Niccolo Raffaele Barbaro (born 1952), better known as Nick Barbaro, is an American journalist and businessman who is the co-founder of The Austin Chronicle and co-creator of the South by Southwest (SXSW) festival. Barbaro's contributions have helped define the Austin, Texas music community.

==Austin Chronicle==
In 1981 along with Louis Black, Barbaro founded the The Austin Chronicle, an alternative weekly newspaper.
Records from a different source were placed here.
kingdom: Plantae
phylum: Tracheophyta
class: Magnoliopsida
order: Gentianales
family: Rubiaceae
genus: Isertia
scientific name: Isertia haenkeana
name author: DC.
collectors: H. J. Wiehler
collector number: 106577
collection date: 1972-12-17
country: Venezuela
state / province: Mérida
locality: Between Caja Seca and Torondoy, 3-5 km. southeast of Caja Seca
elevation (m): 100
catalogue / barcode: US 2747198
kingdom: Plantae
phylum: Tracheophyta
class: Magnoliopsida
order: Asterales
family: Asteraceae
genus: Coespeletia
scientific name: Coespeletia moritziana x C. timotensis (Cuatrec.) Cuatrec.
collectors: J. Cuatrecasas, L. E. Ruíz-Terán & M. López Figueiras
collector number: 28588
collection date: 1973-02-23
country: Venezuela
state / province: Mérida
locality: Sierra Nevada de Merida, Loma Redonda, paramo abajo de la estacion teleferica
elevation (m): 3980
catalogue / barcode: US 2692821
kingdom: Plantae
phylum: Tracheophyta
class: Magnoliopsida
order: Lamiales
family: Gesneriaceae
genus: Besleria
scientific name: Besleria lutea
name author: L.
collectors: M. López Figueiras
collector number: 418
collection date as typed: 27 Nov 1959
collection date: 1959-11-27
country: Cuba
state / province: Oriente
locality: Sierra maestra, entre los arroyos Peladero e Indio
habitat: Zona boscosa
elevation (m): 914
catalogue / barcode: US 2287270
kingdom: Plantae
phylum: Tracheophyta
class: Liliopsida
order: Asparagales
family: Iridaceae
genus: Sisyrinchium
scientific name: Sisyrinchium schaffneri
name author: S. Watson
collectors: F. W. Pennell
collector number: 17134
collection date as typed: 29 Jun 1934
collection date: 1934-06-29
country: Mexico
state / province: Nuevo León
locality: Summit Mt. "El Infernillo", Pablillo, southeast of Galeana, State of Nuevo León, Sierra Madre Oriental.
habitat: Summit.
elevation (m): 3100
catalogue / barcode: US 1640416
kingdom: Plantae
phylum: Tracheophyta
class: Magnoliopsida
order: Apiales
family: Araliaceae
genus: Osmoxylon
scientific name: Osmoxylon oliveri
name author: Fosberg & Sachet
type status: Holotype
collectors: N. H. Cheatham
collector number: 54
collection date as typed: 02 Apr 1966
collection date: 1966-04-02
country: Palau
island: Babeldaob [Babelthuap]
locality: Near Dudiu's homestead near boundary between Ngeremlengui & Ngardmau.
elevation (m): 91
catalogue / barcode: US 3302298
In March 2025, Barbaro retired after 46 years and named Cassidy Frazier as the new publisher. Barbaro will remain as president of the Austin Chronicle Corporation.

==SXSW==

Barbaro co-owned the South by Southwest festival, which he co-created with Roland Swenson, Louis Black and Louis Jay Meyers in 1987.

SXSW was forced to cancel its March 2020 in-person event during the COVID pandemic. In 2021, faced with possible bankruptcy, SXSW took on Penske as a parner. The partnership with the L.A.-based giant in digital media and information services, enabled SXSW to survive. In August 2026 Barabaro announced he was selling the remainder of his stake in SXSW to Penske.

==Biography==
Barbaro is the son of Marilyn Buferd (Miss America 1946) and Francesco Barbaro, a WWII Italian submarine commander, movie agent and producer. Barbaro grew up in Los Angeles and also Dallas. He attended UCLA where he developed his interest in cinema.

In the mid-1970s he moved to Austin and enrolled in the University of Texas. There he earned a graduate degree in Radio, Television, and Film. While at UT he worked on The Daily Texan where he served as film critic.

He lives in Austin with his wife Susan Moffat.